Daniel Hager, Familienunternehmer und neuer Präsident des Zentralverbands Elektrotechnik- und Elektronikindustrie (ZVEI), hat seine Amtszeit angetreten. Er äußert Bedenken über eine wachsende gesellschaftliche Distanz zur Wirtschaft und betont die Notwendigkeit, europäische Standards zu setzen. Hager will die Wettbewerbsfähigkeit Deutschlands durch Innovation und Fachkräfte stärken.
Diese Äußerungen unterstreichen eine grundlegende Herausforderung für den Wirtschaftsstandort Deutschland: die Sicherung der Akzeptanz und des Verständnisses für die Rolle der Industrie. Eine fehlende Wertschätzung könnte langfristig Investitionen, Fachkräftegewinnung und die Innovationskraft des Mittelstands beeinträchtigen.

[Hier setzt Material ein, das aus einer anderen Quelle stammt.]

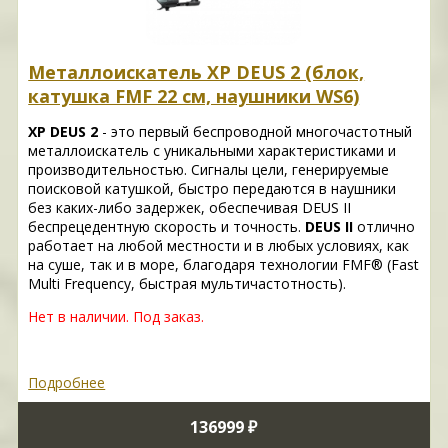
Металлоискатель XP DEUS 2 (блок,
катушка FMF 22 см, наушники WS6)
XP DEUS 2
- это первый беспроводной многочастотный
металлоискатель с уникальными характеристиками и
производительностью. Сигналы цели, генерируемые
поисковой катушкой, быстро передаются в наушники
без каких-либо задержек, обеспечивая DEUS II
беспрецедентную скорость и точность.
DEUS II
отлично
работает на любой местности и в любых условиях, как
на суше, так и в море, благодаря технологии FMF® (Fast
Multi Frequency, быстрая мультичастотность).
Нет в наличии. Под заказ.
Подробнее
136999 ₽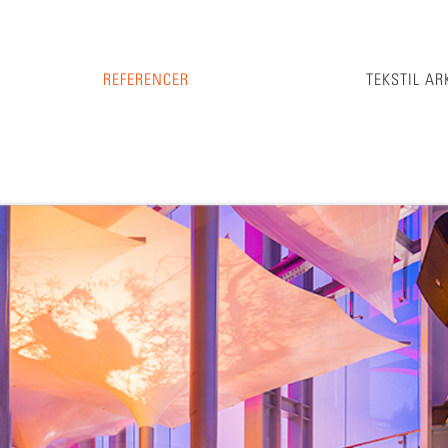
REFERENCER
TEKSTIL AR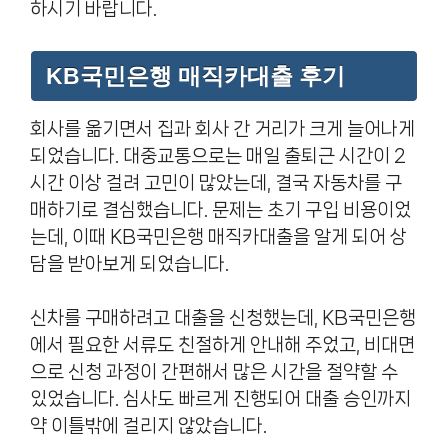
하시기 바랍니다.
KB국민은행 매직카대출 후기
회사를 옮기면서 집과 회사 간 거리가 크게 늘어나게
되었습니다. 대중교통으로는 매일 출퇴근 시간이 2
시간 이상 걸려 고민이 많았는데, 결국 자동차를 구
매하기로 결심했습니다. 문제는 초기 구입 비용이었
는데, 이때 KB국민은행 매직카대출을 알게 되어 상
담을 받아보게 되었습니다.
신차를 구매하려고 대출을 신청했는데, KB국민은행
에서 필요한 서류도 친절하게 안내해 주었고, 비대면
으로 신청 과정이 간편해서 많은 시간을 절약할 수
있었습니다. 심사도 빠르게 진행되어 대출 승인까지
약 이틀밖에 걸리지 않았습니다.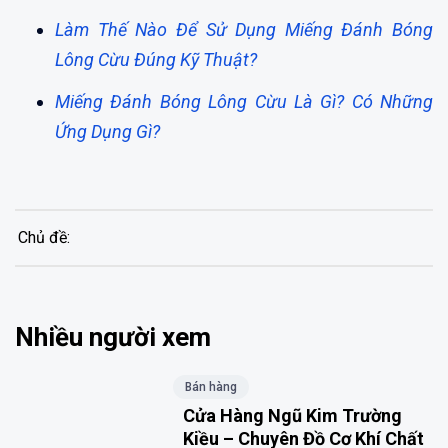
Làm Thế Nào Để Sử Dụng Miếng Đánh Bóng
Lông Cừu Đúng Kỹ Thuật?
Miếng Đánh Bóng Lông Cừu Là Gì? Có Những
Ứng Dụng Gì?
Chủ đề:
Nhiều người xem
Bán hàng
Cửa Hàng Ngũ Kim Trường
Kiều – Chuyên Đồ Cơ Khí Chất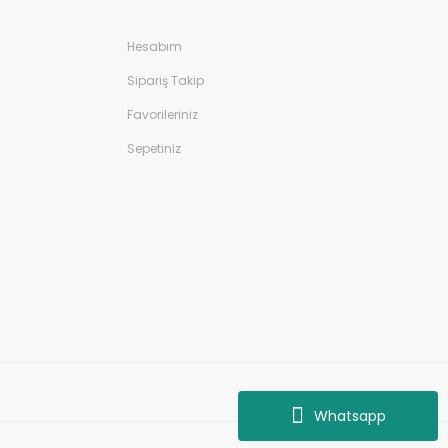
Hesabım
Sipariş Takip
Favorileriniz
Sepetiniz
Whatsapp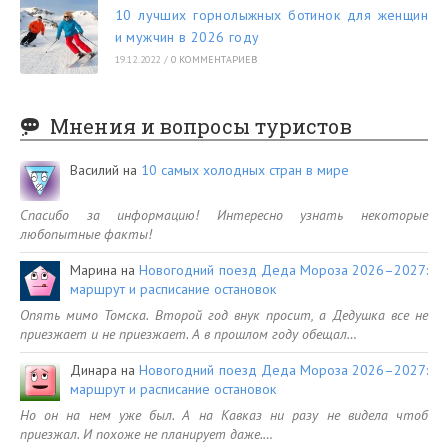
10 лучших горнолыжных ботинок для женщин
и мужчин в 2026 году
19.12.2022
/
0 КОММЕНТАРИЕВ
Мнения и вопросы туристов
Василий
на
10 самых холодных стран в мире
Спасибо за информацию! Интересно узнать некоторые
любопытные факты!
Марина
на
Новогодний поезд Деда Мороза 2026–2027:
маршрут и расписание остановок
Опять мимо Томска. Второй год внук просит, а Дедушка все не
приезжает и не приезжает. А в прошлом году обещал…
Динара
на
Новогодний поезд Деда Мороза 2026–2027:
маршрут и расписание остановок
Но он на нем уже был. А на Кавказ ни разу не видела чтоб
приезжал. И похоже не планирует даже.…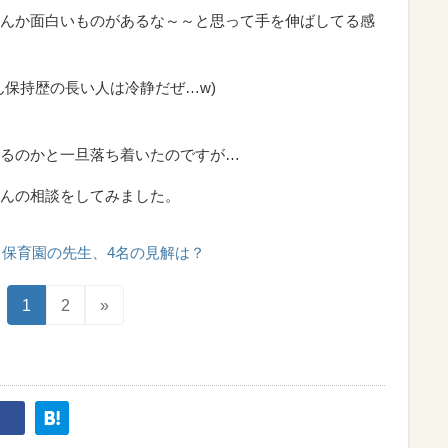
んか面白いものがあるな～～と思って手を伸ばしてる感
ん保持歴の長い人は冷静だぜ…w)
るのかと一旦落ち着いたのですが…
んの相談をしてみました。
保育園の先生、4名の見解は？
1
2
»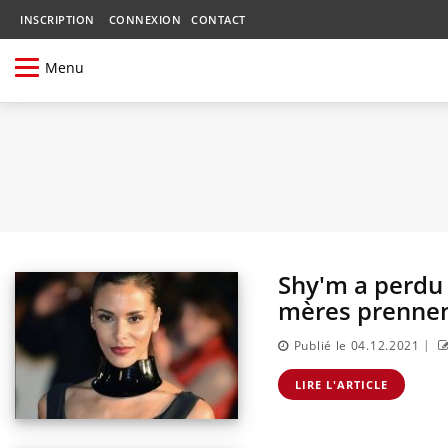
INSCRIPTION
CONNEXION
CONTACT
Menu
Shy'm a perdu 
mères prennent
|
Publié le 04.12.2021
LIRE L'ARTICLE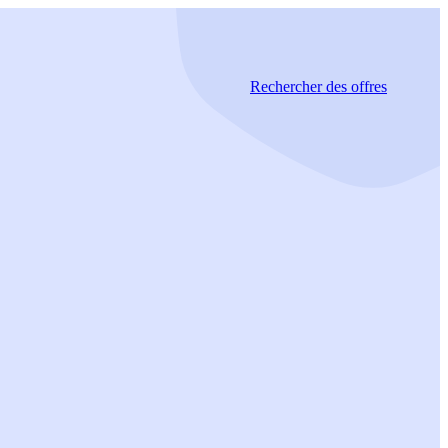
Rechercher
des offres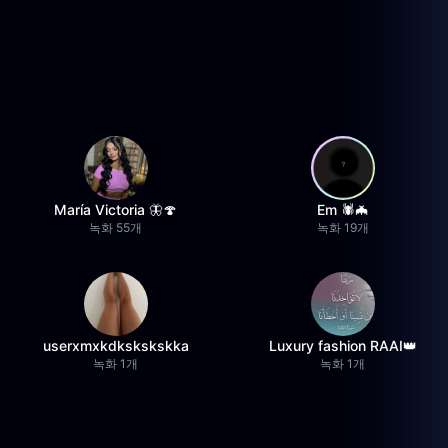
María Victoria 🦋🍄
Em 🕷️🦇
녹화 55개
녹화 19개
userxmxkdkskskskka
Luxury fashion RAAI👑
녹화 1개
녹화 1개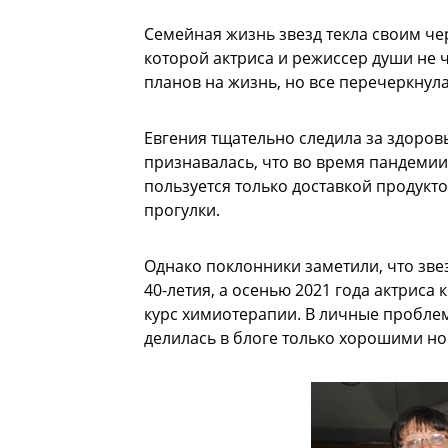
Семейная жизнь звезд текла своим чер
которой актриса и режиссер души не 
планов на жизнь, но все перечеркнул
Евгения тщательно следила за здоров
признавалась, что во время пандемии
пользуется только доставкой продукто
прогулки.
Однако поклонники заметили, что зве
40-летия, а осенью 2021 года актриса
курс химиотерапии. В личные проблем
делилась в блоге только хорошими но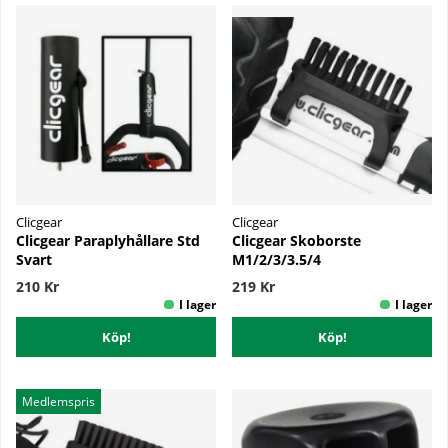
Clicgear
Clicgear
Clicgear Paraplyhållare Std
Clicgear Skoborste
Svart
M1/2/3/3.5/4
210 Kr
219 Kr
Köp!
Köp!
Medlemspris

Die Aussage Hagers spiegelt eine verbreitete Sorge in deutschen Wirtschaftsverbänden wider. Angesichts komplexer Transformationsprozesse wie Energiewende und Digitalisierung ist das Vertrauen der Bevölkerung in die Leistungsfähigkeit und Notwendigkeit der Wirtschaft entscheidend. Die Anstrengungen des ZVEI, europäische Standards zu etablieren, sind ein Versuch, regulatorische Sicherheit zu schaffen und die Exportstärke deutscher Unternehmen zu erhalten. Für Bürger bedeutet dies letztlich die Sicherung von Arbeitsplätzen und Wohlstand, die direkt von einer starken und akzeptierten Industrie abhängen.